DOCUMENTO.
______

Texto: Rafhael Barbosa. Fotos: Divulgação
Um dos filmes brasileiros mais singulares do ano, “Corpo Elétrico”, primeiro longametragem de Marcelo Caetano, chega ao circuito de cinemas nesta quinta-feira (17) após percorrer festivais nacionais e internacionais, de Rotterdam ao recém encerrado Cine Ceará. Mas podemos dizer que sua gestação vem de muito antes da realização propriamente dita. Já há algo de “Corpo Elétrico” em “Bailão” (2009), primeiro curta-metragem do diretor. Assim como há muito de “Corpo Elétrico” em “Na Sua Companhia” (2012) e em “Verona” (2013).
Aos 34 anos, o mineiro radicado em São Paulo, formado em Ciências Sociais pela USP, desenvolveu seu projeto artístico experimentando uma pesquisa de linguagem e também um exercício de olhar. Em seus filmes, somos guiados por uma jornada de expressão plena do desejo, um passeio pela intimidade de homens gays em trânsito na maior capital brasileira.
O filme de estreia é um documentário sobre a boate ABC Bailão, no centro de São Paulo, casa que se tornou um lugar de encontro para homossexuais de meia idade em busca de companhia para dançar e exercitar o livre afeto reprimido na juventude.
Bailão / Ball (English Subtitles) from Marcelo Caetano on Vimeo.
“Na Sua Companhia” acompanha o encontro casual entre dois homens que se conhecem num local de pegação e passam a desenvolver uma relação cada vez mais próxima. O ponto de vista de uma handcam (na mão dos protagonistas) nos aproxima do corpo dos personagens. Sem utilizar artifícios estilísticos fáceis, a câmera nos coloca tão perto da pele, dos pelos, dos sinais, do suor, das marcas de expressão, a ponto de criar uma relação genuinamente sensorial. A câmera também serve ao voyeurismo, que olha para o outro e também para a cidade, enxergando para além da noite escura. Percorremos uma São Paulo periférica e nada idealizada, assim como são os personagens do diretor.
En ta compagnie / Na sua companhia (sous titres Français) from Marcelo Caetano on Vimeo.
Já em “Verona”, a geografia é uma casa de campo, onde três amigos se refugiam para celebrar um casamento. Dois deles são ex-integrantes de um grupo musical e se ressentem do ostracismo após uma temporada de sucesso no exterior. Mais uma vez, o desejo é motor das relações entre os protagonistas, que, em meio aos preparativos da festa, confrontam-se com pontos obscuros do passado.

______

ENTRADAS DE DADOS.

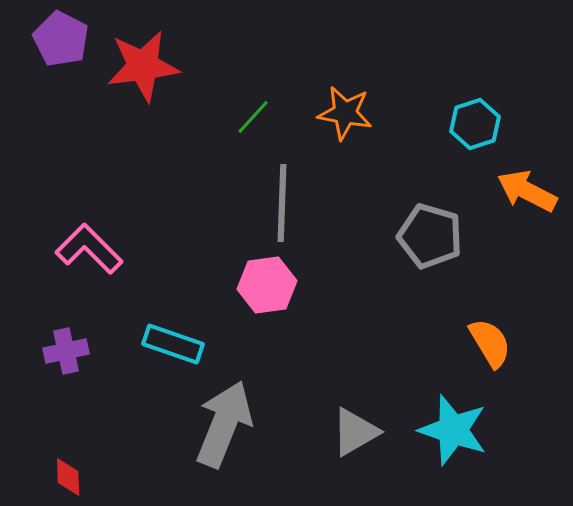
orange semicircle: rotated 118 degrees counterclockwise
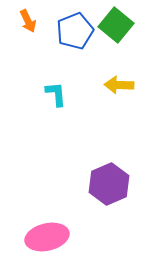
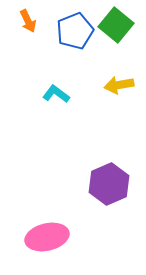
yellow arrow: rotated 12 degrees counterclockwise
cyan L-shape: rotated 48 degrees counterclockwise
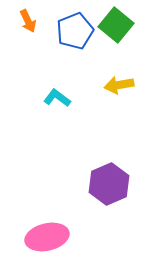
cyan L-shape: moved 1 px right, 4 px down
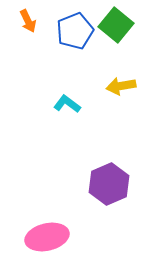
yellow arrow: moved 2 px right, 1 px down
cyan L-shape: moved 10 px right, 6 px down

______

LISTA DE EXERCÍCIOS.
1. Explique, em uma a três frases e com base no texto sobre os filmes de Marcelo Caetano, por que se pode dizer que a gestação de “Corpo Elétrico” vem de muito antes da realização propriamente dita.
2. Formate as entradas de formas movidas e giradas como uma tabela Markdown com as colunas “Posição” e “Linha”, numerando cada linha e deixando de fora as figuras e as linhas em branco.
As entradas não têm nenhuma relação com o texto.

RESPOSTAS EM ORDEM.
1. Porque já há algo de “Corpo Elétrico” em “Bailão” (2009), o primeiro curta-metragem do diretor. Também há muito do filme em “Na Sua Companhia” (2012) e em “Verona” (2013).

2.
| Posição | Linha |
|---|---|
| 1 | orange semicircle: rotated 118 degrees counterclockwise |
| 2 | yellow arrow: rotated 12 degrees counterclockwise |
| 3 | cyan L-shape: rotated 48 degrees counterclockwise |
| 4 | cyan L-shape: moved 1 px right, 4 px down |
| 5 | yellow arrow: moved 2 px right, 1 px down |
| 6 | cyan L-shape: moved 10 px right, 6 px down |